I once offered to sharpen some knives for a chef who I supervised. I told her I would take them on my day off and do them.Later on during my day off my Exec Chef rang me as the co worker had complained to the HR department that I took her knives.I still sharpened them and did not get so much as a thank you.Fortunately as I was her Sous chef she found she had many cleaning tasks and issues with her Mise/storage/labelling that she was previously unaware of.Have only sharpened one other persons knife since.


----------



## Crothcipt (Dec 12, 2012)

I have a couple of co workers that want me to teach them how to use stones. One guy keeps telling me he wants to get a good tri. stone. I keep telling him that he wont like it with Japanese Knives. One co worker loves to just sit and run the blades on a steel while not busy. He gets them sharp with a very thin wire edge. I try to explain why he shouldn't do that, but its not his knife so who cares.

As for op I would just get it sharp and explain why you aren't fixing any issues the knife has.
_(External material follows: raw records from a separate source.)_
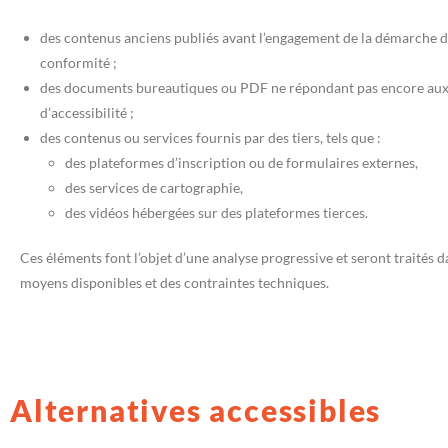
des contenus anciens publiés avant l’engagement de la démarche d
conformité ;
des documents bureautiques ou PDF ne répondant pas encore aux
d’accessibilité ;
des contenus ou services fournis par des tiers, tels que :
des plateformes d’inscription ou de formulaires externes,
des services de cartographie,
des vidéos hébergées sur des plateformes tierces.
Ces éléments font l’objet d’une analyse progressive et seront traités 
moyens disponibles et des contraintes techniques.
Alternatives accessibles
If they would like to learn how not to continue to ruin the knife, and how to fix the stuff you would be more than happy to teach. After the second time of sharpening I would make them learn, or have dull knives.


----------



## quantumcloud509 (Dec 12, 2012)

Dang, you guys have some freakish stories going around here


----------



## [email protected] (Dec 14, 2012)

I remember that Jon had to learn how to sharpen for others/clients in Japan. His teachers were saying that it can't be too extreme of the edges when sharpening for others (especially if you haven't seen how this person uses and cares for knives). The key was really to find a happy medium of sharpness and durability. Once you know the how the person is with the knives, you can of course adjust sharpening to better suit that person.


----------



## bieniek (Dec 15, 2012)

5 years ago I would sharpen every knife. Just for the fun of it. 

I once refurbed MAC [spent like 12 hours] just to find it broken ofter first few days laying in the sink. After that my enthusiasm dropped a little. 
Still would do funny projects for free, like polishing tuna sword up. 

No wiktorinox though


----------